Merci beaucoup à Gallmeister pour l’envoi de ce roman et pour leur confiance indéfectible, c’est tellement un plaisir pour moi de dévorer le catalogue de cette maison d’éditions. L’amitié est un cadeau à se faire est le dernier roman de William Boyle, il est sorti le 18 juin dans vos librairies.

Dans ce roman nous allons partir sur les routes de New York avec trois femmes et une jeune fille, mais là où tout devient intéressant c’est que ces dames sont poursuivies par un petit mafieux qui cherche à récupérer le demi million de dollar qu’elles lui ont subtilisé, par un autre mafieux qui dégomme tout le monde à coup de marteau, par un veuf pervers à qui elles ont volé sa voiture et un autre vieux amoureux transis qui s’est fait arnaquer de quelques milliers de dollars par l’une d’elle. Alors vu comme ça, on se demande bien dans quoi on est tombé … Et bien voilà un roman avec pas mal de scènes cocasses, un roman très féministe et comme dit une copine blogueuse un roman qui se li comme si on regardait un film.
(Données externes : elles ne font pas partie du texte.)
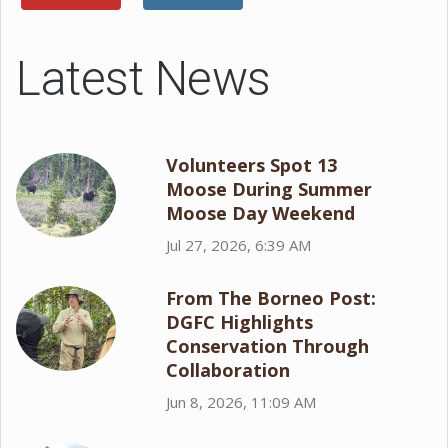
Latest News
Volunteers Spot 13
Moose During Summer
Moose Day Weekend
Jul 27, 2026, 6:39 AM
From The Borneo Post:
DGFC Highlights
Conservation Through
Collaboration
Jun 8, 2026, 11:09 AM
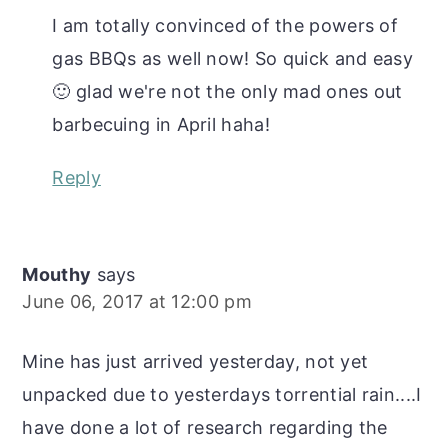
I am totally convinced of the powers of
gas BBQs as well now! So quick and easy
🙂 glad we're not the only mad ones out
barbecuing in April haha!
Reply
Mouthy
says
June 06, 2017 at 12:00 pm
Mine has just arrived yesterday, not yet
unpacked due to yesterdays torrential rain....I
have done a lot of research regarding the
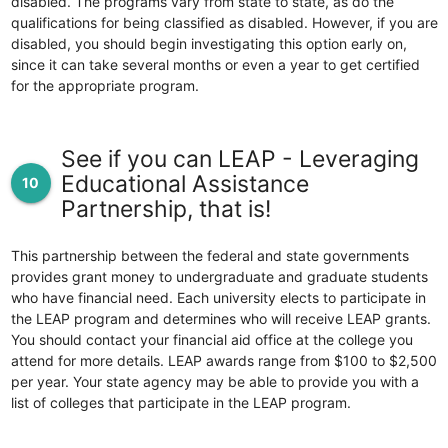
disabled. The programs vary from state to state, as do the
qualifications for being classified as disabled. However, if you are
disabled, you should begin investigating this option early on,
since it can take several months or even a year to get certified
for the appropriate program.
See if you can LEAP - Leveraging
Educational Assistance
10
Partnership, that is!
This partnership between the federal and state governments
provides grant money to undergraduate and graduate students
who have financial need. Each university elects to participate in
the LEAP program and determines who will receive LEAP grants.
You should contact your financial aid office at the college you
attend for more details. LEAP awards range from $100 to $2,500
per year. Your state agency may be able to provide you with a
list of colleges that participate in the LEAP program.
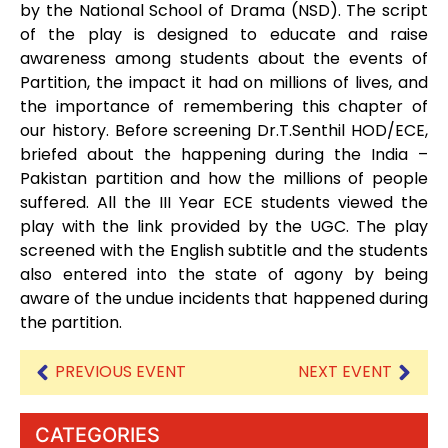
by the National School of Drama (NSD). The script
of the play is designed to educate and raise
awareness among students about the events of
Partition, the impact it had on millions of lives, and
the importance of remembering this chapter of
our history. Before screening Dr.T.Senthil HOD/ECE,
briefed about the happening during the India –
Pakistan partition and how the millions of people
suffered. All the III Year ECE students viewed the
play with the link provided by the UGC. The play
screened with the English subtitle and the students
also entered into the state of agony by being
aware of the undue incidents that happened during
the partition.
PREVIOUS EVENT
NEXT EVENT
CATEGORIES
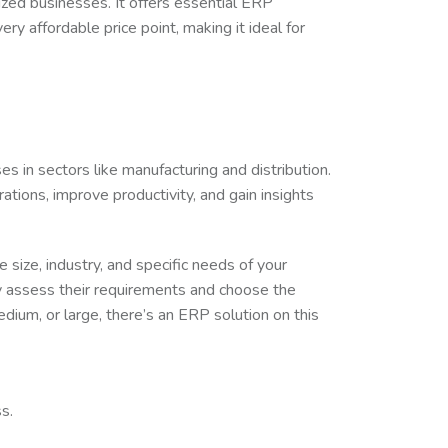
ized businesses. It offers essential ERP
ry affordable price point, making it ideal for
es in sectors like manufacturing and distribution.
ations, improve productivity, and gain insights
size, industry, and specific needs of your
 assess their requirements and choose the
edium, or large, there’s an ERP solution on this
s.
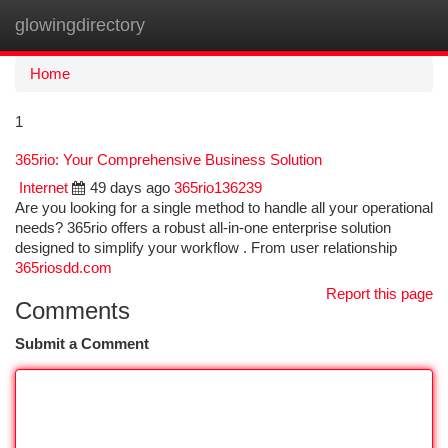
glowingdirectory
Togg
navi
Home
1
365rio: Your Comprehensive Business Solution
Internet
49 days ago
365rio136239
Are you looking for a single method to handle all your operational
needs? 365rio offers a robust all-in-one enterprise solution
designed to simplify your workflow . From user relationship
365riosdd.com
Report this page
Comments
Submit a Comment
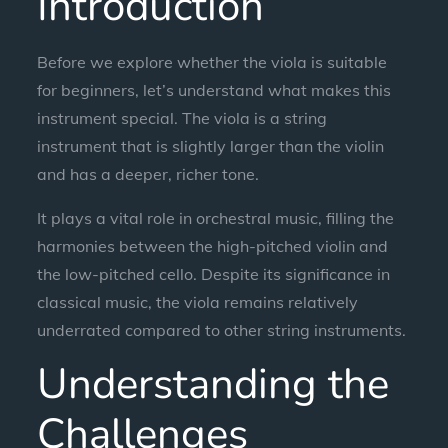
Introduction
Before we explore whether the viola is suitable
for beginners, let’s understand what makes this
instrument special. The viola is a string
instrument that is slightly larger than the violin
and has a deeper, richer tone.
It plays a vital role in orchestral music, filling the
harmonies between the high-pitched violin and
the low-pitched cello. Despite its significance in
classical music, the viola remains relatively
underrated compared to other string instruments.
Understanding the
Challenges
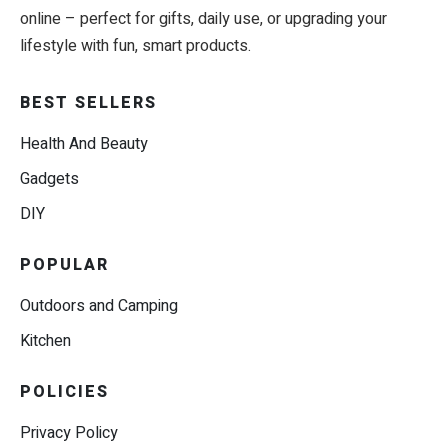
online – perfect for gifts, daily use, or upgrading your
lifestyle with fun, smart products.
BEST SELLERS
Health And Beauty
Gadgets
DIY
POPULAR
Outdoors and Camping
Kitchen
POLICIES
Privacy Policy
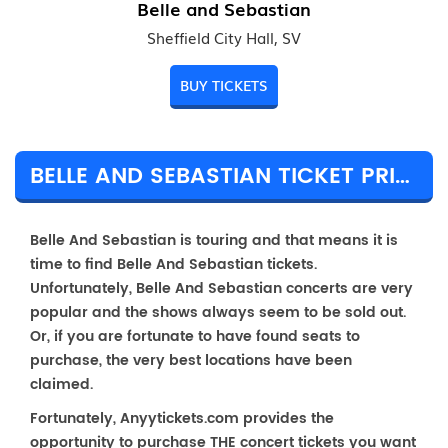
Belle and Sebastian
Sheffield City Hall, SV
BUY TICKETS
BELLE AND SEBASTIAN TICKET PRICES & TOUR DETAILS
Belle And Sebastian is touring and that means it is
time to find Belle And Sebastian tickets.
Unfortunately, Belle And Sebastian concerts are very
popular and the shows always seem to be sold out.
Or, if you are fortunate to have found seats to
purchase, the very best locations have been
claimed.
Fortunately, Anyytickets.com provides the
opportunity to purchase THE concert tickets you want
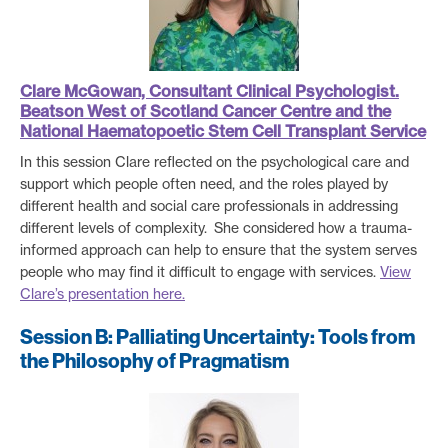
Clare McGowan, Consultant Clinical Psychologist.
Beatson West of Scotland Cancer Centre and the
National Haematopoetic Stem Cell Transplant Service
In this session Clare reflected on the psychological care and
support which people often need, and the roles played by
different health and social care professionals in addressing
different levels of complexity. She considered how a trauma-
informed approach can help to ensure that the system serves
people who may find it difficult to engage with services.
View
Clare’s presentation here.
Session B: Palliating Uncertainty: Tools from
the Philosophy of Pragmatism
Ce dernier point devrait être un gros plus pour ce roman, mais voilà, ok tout va très vite, les chapitres sont plutôt courts et on alterne de point vue à chacun d’eux, mais par moment je n’y croyais pas, c’était un peu trop et du coup cela ne fonctionne pas à tout les coups. De plus cela manque cruellement de noir pour moi, pourtant tout est là, mais je sais pas William Boyle ne va pas au fond de ses idées pour moi. Regardez la petite Lucia, totalement le type de personnage qui devrait marcher avec moi, jeune, malmenée par la vie, n’ayant peur de rien et avec un sacré caractère, mais même là, j’ai trouvé que l’auteur n’exploitait pas suffisamment cette gamine.

Donc oui, un brin déçu, même si je ne m’attendais pas à grand chose n’ayant encore jamais lu cet auteur. Voilà donc une lecture en demi teinte pour moi.